Amateur twitcher Vic Reeves
‘I’m not,’ says Vic Reeves, ‘an expert birdwatcher. But these are geese and ducks.’
The geese and ducks eye him up. He returns their gaze. ‘I was with Bill Oddie. At what must have been the worst bird sanctuary in the world, the grimmest place, and I asked him whether birds have orgasms.’ Feature continues
At the mention of orgasms, a goose takes a speculative dab at Reeves’ foot.
‘I
was trying to find out whether animals have sex for procreation or for
leisure. What makes them do it in the first place.

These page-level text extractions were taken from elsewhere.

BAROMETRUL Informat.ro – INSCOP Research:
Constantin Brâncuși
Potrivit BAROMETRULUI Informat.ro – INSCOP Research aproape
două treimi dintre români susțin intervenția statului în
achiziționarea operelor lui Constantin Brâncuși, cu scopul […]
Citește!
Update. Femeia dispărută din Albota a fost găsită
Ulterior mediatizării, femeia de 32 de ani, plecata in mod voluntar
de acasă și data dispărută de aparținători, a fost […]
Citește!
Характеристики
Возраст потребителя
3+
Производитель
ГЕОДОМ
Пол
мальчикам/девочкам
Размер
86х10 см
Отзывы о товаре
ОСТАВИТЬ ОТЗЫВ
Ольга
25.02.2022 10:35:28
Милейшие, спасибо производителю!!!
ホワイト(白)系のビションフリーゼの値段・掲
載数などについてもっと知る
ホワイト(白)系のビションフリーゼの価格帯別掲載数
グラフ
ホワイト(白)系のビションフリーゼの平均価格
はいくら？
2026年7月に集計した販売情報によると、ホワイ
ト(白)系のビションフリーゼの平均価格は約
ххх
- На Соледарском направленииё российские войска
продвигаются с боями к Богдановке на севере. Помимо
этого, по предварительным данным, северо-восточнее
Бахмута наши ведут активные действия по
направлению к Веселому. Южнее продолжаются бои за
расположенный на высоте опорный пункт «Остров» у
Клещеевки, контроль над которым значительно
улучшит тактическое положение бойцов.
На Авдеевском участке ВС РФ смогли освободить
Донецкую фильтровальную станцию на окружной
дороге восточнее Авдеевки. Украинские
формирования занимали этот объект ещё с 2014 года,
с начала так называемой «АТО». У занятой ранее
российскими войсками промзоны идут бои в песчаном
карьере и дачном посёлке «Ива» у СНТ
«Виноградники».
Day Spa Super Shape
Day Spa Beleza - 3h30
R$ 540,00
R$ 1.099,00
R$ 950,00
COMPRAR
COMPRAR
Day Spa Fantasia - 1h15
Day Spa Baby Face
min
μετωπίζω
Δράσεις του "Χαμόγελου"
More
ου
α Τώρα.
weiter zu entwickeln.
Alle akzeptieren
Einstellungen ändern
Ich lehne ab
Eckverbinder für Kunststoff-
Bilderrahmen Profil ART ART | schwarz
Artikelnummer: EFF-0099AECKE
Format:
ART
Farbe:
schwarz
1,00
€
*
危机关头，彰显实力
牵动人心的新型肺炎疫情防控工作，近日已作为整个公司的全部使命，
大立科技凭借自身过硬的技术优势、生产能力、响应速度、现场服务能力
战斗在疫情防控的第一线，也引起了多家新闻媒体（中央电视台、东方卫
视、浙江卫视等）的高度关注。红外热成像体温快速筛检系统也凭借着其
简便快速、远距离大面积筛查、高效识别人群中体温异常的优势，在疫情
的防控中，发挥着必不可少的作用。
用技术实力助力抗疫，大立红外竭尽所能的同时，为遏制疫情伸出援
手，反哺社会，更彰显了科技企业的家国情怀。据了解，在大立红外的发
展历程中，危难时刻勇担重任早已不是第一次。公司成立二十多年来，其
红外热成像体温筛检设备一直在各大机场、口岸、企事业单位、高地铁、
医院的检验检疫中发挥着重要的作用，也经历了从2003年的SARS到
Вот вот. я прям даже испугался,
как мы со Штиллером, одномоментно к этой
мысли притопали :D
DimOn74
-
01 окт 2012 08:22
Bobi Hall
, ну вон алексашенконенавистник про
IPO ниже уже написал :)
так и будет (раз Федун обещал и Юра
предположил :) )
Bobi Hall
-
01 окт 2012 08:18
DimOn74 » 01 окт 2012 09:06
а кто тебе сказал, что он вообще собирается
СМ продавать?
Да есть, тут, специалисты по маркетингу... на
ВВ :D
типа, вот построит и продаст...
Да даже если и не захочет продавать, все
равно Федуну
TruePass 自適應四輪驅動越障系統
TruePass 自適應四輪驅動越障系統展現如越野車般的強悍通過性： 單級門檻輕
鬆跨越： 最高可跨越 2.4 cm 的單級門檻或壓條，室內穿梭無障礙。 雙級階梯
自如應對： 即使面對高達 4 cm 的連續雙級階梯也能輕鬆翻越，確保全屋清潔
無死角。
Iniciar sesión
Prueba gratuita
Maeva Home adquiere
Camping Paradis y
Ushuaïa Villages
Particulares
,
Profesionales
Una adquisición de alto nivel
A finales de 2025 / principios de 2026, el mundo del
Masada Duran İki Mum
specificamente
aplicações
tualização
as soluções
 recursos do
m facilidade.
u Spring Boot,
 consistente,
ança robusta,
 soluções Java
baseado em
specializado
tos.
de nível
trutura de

He didn’t know.
You’d have thought Oddie would know that.’
You would, but the
world has often struggled to keep up with Reeves’ relentlessly juvenile
take on things, thinking that one day he might stop the face-pulling
and the messing about and perhaps grow up. But he never has, and the
47-year-old, born James Roderick Moir, seems more inclined than ever to
indulge his childish enthusiasms. ‘When I was a kid,’ says Reeves, ‘I
was always sticking my nose in bushes and looking for birds.’
There
is no need to stick our noses in the bushes around Regent’s Park
boating lake, as we’re surrounded by waterfowl. ‘I like to paint
birds,’ he admits, ‘but not from life. All my bird paintings are copied
from the Collins “Bird Guide”. But I thought I would do versions that
were quite scruffy-looking.’ If you would like to see a particularly
scruffy-looking Reeves gannet, there is presently one hanging (along
with another Reeves work, involving a horse) at the Royal Academy’s
Summer Exhibition. ‘They are hung in very good places, right at eye
level. I’m proud of that, it’s an achievement.’
Despite this
official recognition of his prowess from the RA – plus a bird on the
jacket of his just-published autobiography, ‘Me:Moir’ – Reeves claims
he is not an obsessive birdwatcher. ‘I don’t have binoculars. It’s like
Elvis. I’m not a particular Elvis fan, but everyone seems to think I
am.’ Birdwatching just seems to be one of the things that have become
attached to him. ‘Along,’ as he puts it, ‘with other stuff.’ The other
stuff ranges from a pissed-up car journey to the pub to buy cigarettes,
in Kent (where he has lived for the past decade), to his late-’80s
reinvention of British comedy as an autistic parade of essentially
repellent eccentrics which made much that would follow (not least ‘The
Fast Show’, ‘The League of Gentlemen’ and ‘Little Britain’) possible.
That reinvention was based on a nagging, obsessive humour developed during a childhood spent in the rural margins of Leeds (like stage partner Bob Mortimer, Reeves is a Yorkshireman) and Darlington. ‘The humour you get up there is self-deprecating, or people will say something really ridiculously stupid and be very serious about it. In London the wind-up would be quite bitter and at your expense.’